What recharging looks like
Recharge Day offers our team time to spend alone, run errands, get caught up on housework, rest, have fun, or do something that sparks creativity. Our team has been loving the extra day off and making the most of it. Take a look at some of our Recharge Day highlights!
“Recharge Day means an actual commitment to mental health. It feels so good to not only have your employer believe in you as an employee, but fully care about your well-being. It’s a freeing and empowering feeling.” – Matt Horning, UX Strategist & Developer
“I often find that I make everyone else’s care, except my own, a priority. Recharge day is a day just for me. It’s a day where I can reflect on myself and my needs. By taking care of myself I know I’ll be a better co-worker, friend, and mom. Recharge day helps keep me accountable to refilling my tank. It’s magical. – Valerie Baier, Senior Designer
“An ability to slow down and push pause on life. I love that we have created an environment where we can all focus on what’s important to us. What fills our cup. A no guilt, no pressure day just for me.” – Heather, Co-Founder & CEO
“Recharge Day for me is a bonus day where I get to decide what I want to do. Oftentimes, as a parent, my weekends are filled with kid and family things and I often don’t get to recharge myself. It’s nice to save up my appointments for that day so I’m not stressed having to fit them in during the week/weekends or if I’m really burnt out it’s a time for me to do absolutely nothing without feeling like I should be doing something.” – Molly Lux, Account Manager
“It speaks to the culture and values that permeate throughout everything that is Rock & Bloom. It’s a day to recharge, spend outdoors, with family or friends, accomplishing day–to-day tasks, appointments, etc. It means being more efficient with time and feeling like you are not counting seconds or minutes in the work day.” – Larissa Katsiris, Sales & Marketing Strategist
“Recharge Day is the day I get to recharge my batteries, put aside work and life distractions, and focus on what makes me happy. It’s the day where I can sleep in – guilt-free – and wake up without an alarm clock. It’s the day that reconnects me with myself, my family, and my friends. It’s a day dedicated to doing what I love, not to things that don’t matter.” – Jill Leclerc, Designer
“Recharge Day for me has been a day of slow reflection and a day of gratitude. When it was announced in our monthly share session it made me feel seen and heard. I felt like I worked for a company where it wasn’t just the bottom line that mattered. I, we, as employees, mattered. Our mental, physical and emotional health mattered.” – Mona, Project Coordinator
Creating your own Recharge Day
Interested in implementing your own Recharge Day? Here are a couple of things to consider.

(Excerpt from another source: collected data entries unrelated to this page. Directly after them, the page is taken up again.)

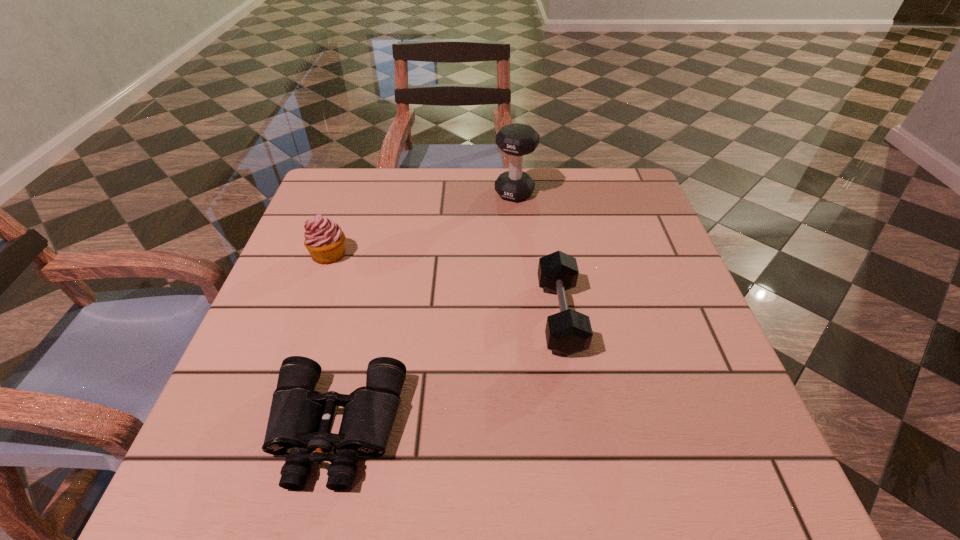
Locate an element on the screen. Image resolution: width=960 pixels, height=540 pixels. blank area located 0.100m on the right of the nearer dumbbell is located at coordinates (630, 315).

This screenshot has height=540, width=960. In order to click on object located at the far edge in this screenshot , I will do `click(516, 140)`.

Where is `object positioned at the near edge`? The height and width of the screenshot is (540, 960). object positioned at the near edge is located at coordinates coord(300,418).

Where is `cupcake located in the left edge section of the desktop`? cupcake located in the left edge section of the desktop is located at coordinates (324, 239).

Where is `binoculars at the left edge`? binoculars at the left edge is located at coordinates coord(300,418).

The width and height of the screenshot is (960, 540). Identify the location of object that is positioned at the near left corner. (300, 418).

In the image, there is a desktop. At what (x,y) coordinates should I click in order to perform the action: click on vacant space at the far edge. Please return your answer as a coordinate pair (x, y). The width and height of the screenshot is (960, 540). Looking at the image, I should click on click(386, 205).

The width and height of the screenshot is (960, 540). In the image, there is a desktop. In order to click on vacant area at the near edge in this screenshot , I will do [561, 467].

Locate an element on the screen. Image resolution: width=960 pixels, height=540 pixels. vacant point at the left edge is located at coordinates (287, 261).

What are the coordinates of `vacant area at the right edge of the desktop` in the screenshot? It's located at (687, 364).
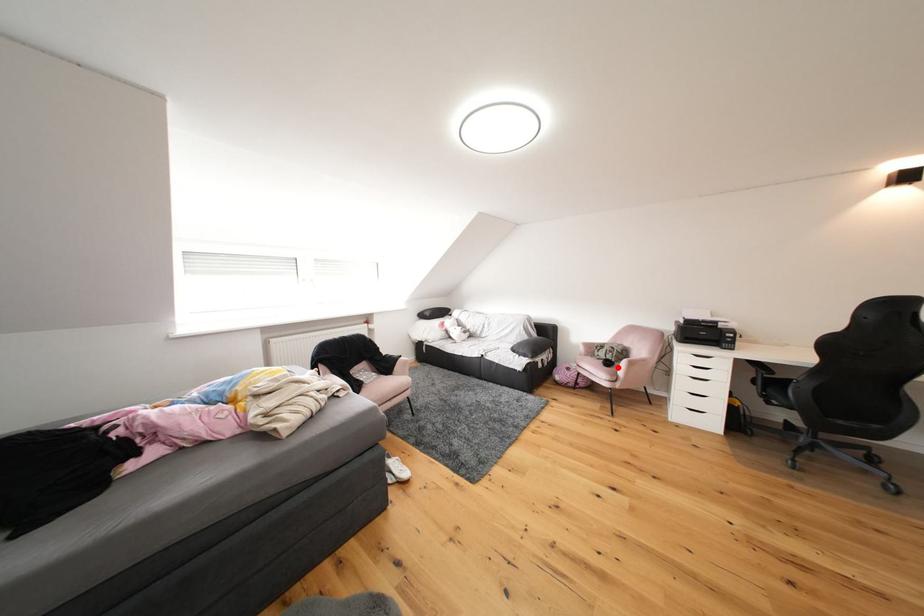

With your team, your clients, your customers, your followers and fans. Get the word out loud and clear about what you’re doing and why you’re doing it. Transparency is key to making a big change and will help to ensure the transition is successful.
2. Be Flexible
Connect and check in with your team to get feedback about what’s working and what’s not. The goal is for employees to feel less stressed, so if there is friction it should be identified and addressed right away. Be prepared to shift and pivot as needed to create what works for your team.
3. Work together
This is an opportunity to work together as a team to be as efficient as possible. Remember that you’re not alone. Lean on your team mates, ask for what you need, communicate your concerns, and most importantly, share in each other’s joy as you work to become stronger and more collaborative.
It is said that the greatest asset of any company is its people. So take care of your people, let them recharge, and watch what happens when that goodness trickles back into the work that they do.